Segment Start: Selected excerpt
#!/usr/bin/env python
# coding: utf-8
# # Stable Fast 3D Mesh Reconstruction and OpenVINO
#
#
Important note: This notebook has problems with installation [pynim](https://github.com/vork/PyNanoInstantMeshes/issues/2) library on MacOS. The issue may be environment dependent and may occur on other OSes.
#
# [Stable Fast 3D (SF3D)](https://huggingface.co/stabilityai/stable-fast-3d) is a large reconstruction model based on [TripoSR](https://huggingface.co/spaces/stabilityai/TripoSR), which takes in a single image of an object and generates a textured UV-unwrapped 3D mesh asset.
#
# You can find [the source code on GitHub](https://github.com/Stability-AI/stable-fast-3d) and read the paper [SF3D: Stable Fast 3D Mesh Reconstruction with UV-unwrapping and Illumination Disentanglement](https://arxiv.org/abs/2408.00653).
#
# 
#
#
# Unlike most existing approaches, SF3D is explicitly trained for mesh generation, incorporating a fast UV unwrapping technique that enables swift texture generation rather than relying on vertex colors.
# The method also learns to predict material parameters and normal maps to enhance the visual quality of the reconstructed 3D meshes.
#
# The authors compare their results with TripoSR:
#
# 
#
# > The top shows the effect of light bake-in when relighting the asset. SF3D produces a more plausible relighting. By not using vertex colors, our
# method is capable of encoding finer details while also having a lower polygon count. Our vertex displacement enables estimating smooth shapes, which do not introduce stair-stepping artifacts
# from marching cubes. Lastly, our material property prediction allows us to express a variety of different surface types.
#
#
# #### Table of contents:
#
# - [Prerequisites](#Prerequisites)
# - [Get the original model](#Get-the-original-model)
# - [Convert the model to OpenVINO IR](#Convert-the-model-to-OpenVINO-IR)
# - [Compiling models and prepare pipeline](#Compiling-models-and-prepare-pipeline)
# - [Interactive inference](#Interactive-inference)
#
# ### Installation Instructions
#
# This is a self-contained example that relies solely on its own code.
#
# We recommend running the notebook in a virtual environment. You only need a Jupyter server to start.
# For details, please refer to [Installation Guide](https://github.com/openvinotoolkit/openvino_notebooks/blob/latest/README.md#-installation-guide).
#
#
# ## Prerequisites
# [back to top ⬆️](#Table-of-contents:)
# In[ ]:
import requests
from pathlib import Path
if not Path("notebook_utils.py").exists():
r = requests.get(
url="https://raw.githubusercontent.com/openvinotoolkit/openvino_notebooks/latest/utils/notebook_utils.py",
)
Segment End: Selected excerpt
Segment Start: Supplied data
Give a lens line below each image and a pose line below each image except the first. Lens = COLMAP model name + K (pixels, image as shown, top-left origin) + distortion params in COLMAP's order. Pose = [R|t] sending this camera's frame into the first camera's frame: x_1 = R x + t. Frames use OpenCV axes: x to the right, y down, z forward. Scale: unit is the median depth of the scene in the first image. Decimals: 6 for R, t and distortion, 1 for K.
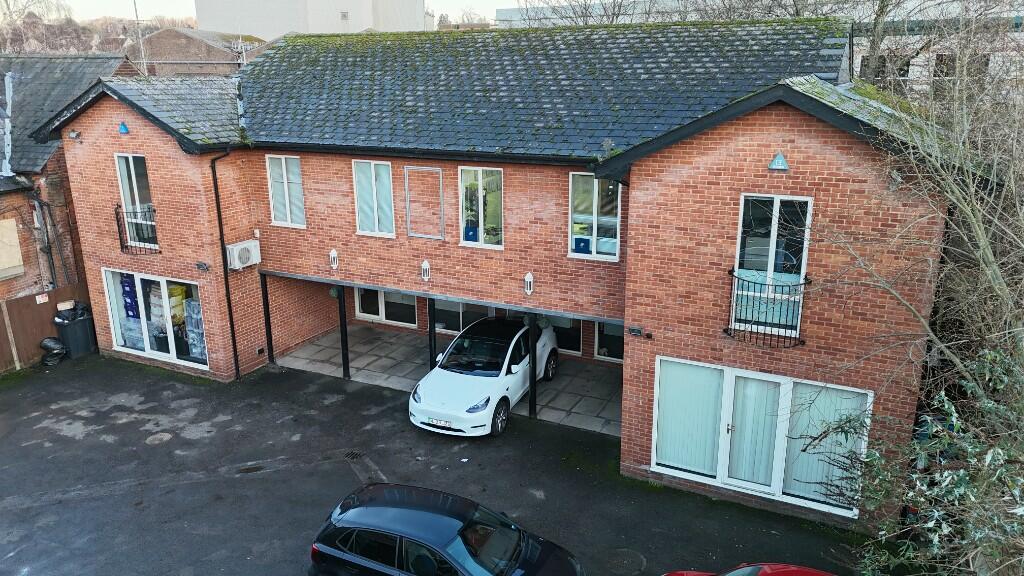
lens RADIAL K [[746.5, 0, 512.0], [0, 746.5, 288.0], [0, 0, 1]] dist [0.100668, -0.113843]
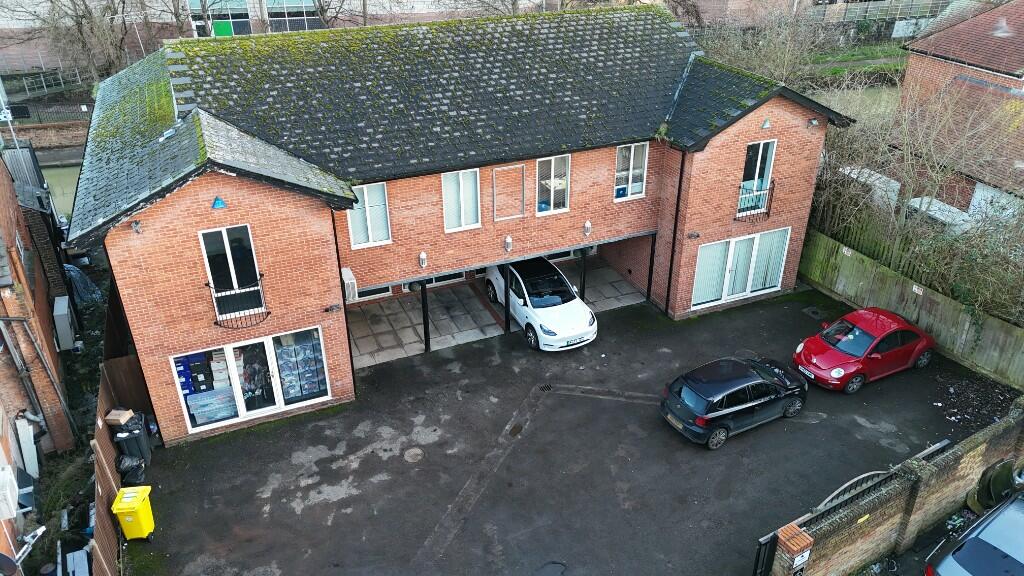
Segment End: Supplied data
Things to do –
A – Decide whether each statement below agrees with the Stable Fast 3D notebook above. Answer yes or no for each, and quote the words from the notebook that settle it. (i) SF3D relies on vertex colors for texture generation. (ii) Only a Jupyter server is needed to start the notebook. (iii) The installation problem with the pynim library is said to be limited to MacOS.
B – Reproduce everything in the Stable Fast 3D notebook from "# - [Convert" down to "its own code.".

Responses for each task –
A –
(i) No: "enables swift texture generation rather than relying on vertex colors."
(ii) Yes: "You only need a Jupyter server to start."
(iii) No: "The issue may be environment dependent and may occur on other OSes."

B –
# - [Convert the model to OpenVINO IR](#Convert-the-model-to-OpenVINO-IR)
# - [Compiling models and prepare pipeline](#Compiling-models-and-prepare-pipeline)
# - [Interactive inference](#Interactive-inference)
#
# ### Installation Instructions
#
# This is a self-contained example that relies solely on its own code.